As I started my turns in the upper couloir of the Mountaineer’s Route on Mount Whitney, CA, my mind reflected upon the previous 24 hours of uphill slogging, horrifically textured Mexican–style rice and the thrumming sounds of snow pummeling the outside of my tent. Since my trip to climb Pico de Orizaba in Mexico was skunked by bad luck, my personal high-point for elevation gain was the summit of the Grand Teton in Wyoming (13,776′). Mount Whitney offered the prospect of not only a high–point for walking, but also a potential for the longest snowboard descent of my life. With that context in mind, it is only natural to assume that I had been pretty excited for the expedition for quite a while.
3 Freeze–dried Meals
Multi–day ski mountaineering trips require a lot more gear than a single–day. On a normal day in the Wasatch, I can sometimes even get away with not bringing water if it’s only going to be dawn patrol. The same luxuries don’t apply for a springtime jaunt up Mount Whitney when the gate is locked all the way down by Lone Pine Campground. In the winter and spring, the Whitney Portal Road is closed 3.8 miles and 2,000 vertical feet further down canyon than in the summertime, which means your first day of hiking is about 6 miles and 5,000 vert. Although I have some remarkably light gear, it didn’t stop my pack from weighing in at 67 lbs. I figured that a rapid snowboard descent would easily compensate for my totally–not–at–all–ultra–light Burton Freebird setup. And it it did!

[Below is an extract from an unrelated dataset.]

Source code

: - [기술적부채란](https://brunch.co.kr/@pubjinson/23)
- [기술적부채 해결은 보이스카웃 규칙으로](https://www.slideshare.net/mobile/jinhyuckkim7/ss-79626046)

But no matter how fit and fast you are, heavy packs mean depleted energy reserves. This means food––lots of food. For me, it meant 3 Backpacker’s Pantry dual–serving meals. No matter how tasty the 3 Cheese Lasagna seems on the packaging, after your third bite the texture of freeze–dried refreshment starts to slowly remind you of that time when the schoolyard bully forced you to eat dirt mixed with worm guts. Every bite is a mission. Each grain of rice more loathsome than the last. Next time I’m bringing instant couscous. 2 Iconic Locations
As I settled into my evening rhythm (melt snow, purify water, repeat), the hiss of my Jetboil drowned out the sounds of other climbers setting camp. Our little group of 8 (6 skiers and two snowshoers) settled off to the southwestern portion of the Upper Boy Scout Lake plateau. On our permit we had indicated a desire to camp at Iceberg Lake, about 1300 feet higher, but afternoon lightning and a desire to ski more of the route with lighter packs quickly dissuaded us from any intent to climb further that night. I started to get really psyched as the light faded, and darkness enveloped the lake and its massive granite environs. Mount Whitney is the tallest landmark in the contiguous United States, and an obvious destination for skiers, climbers and hikers of all abilities. And although my mind contemplated the summit, I couldn’t help but think of the other iconic landmark 85 miles away: Badwater Basin in Death Valley––the lowest point in North America. I wanted to tick both these destinations off my lifetime achievement list so badly I could practically taste the salt of Death Valley. It turns out it was just the aftertaste of my Tetrazini.
1 Wag Bag
Summit Day went off without a hitch, although my body wasn’t psyched on the Diamox that I’d taken, and was vehemently rejecting it. The only hitch was that my morning “meeting” had been met with stage fright, so all the food I’d eaten for the last couple days was still lodged firmly in my large intestine. Upon reaching the summit, however, all that started to change; I retreated into the the lightning shelter for the highest poop of my life (so far). Refreshed and considerably lighter, the next 24 hours resulted in the longest snowboard descent of my life, as well as lifetime descent. We went straight from the summit of Mount Whitney at 14,505′ to Badwater Basin, over 200 feet below sea level. It’s not everyday that you get to drop nearly 15,000′ of vertical in a day.
Life has high points and low points, and sometimes it feels as though they’re almost back to back. In those times, it’s critical for me to remember that the joy is in the freeze-dried tetrazini and summit wag bags and uphill slogs with 67 lb packs and barefoot strolls though the lowest point on the continent. The low points and the high points are all part of this incredible journey we call life, and if we can embrace that, the difficulties just start to fade into the wonderful white noise of experience.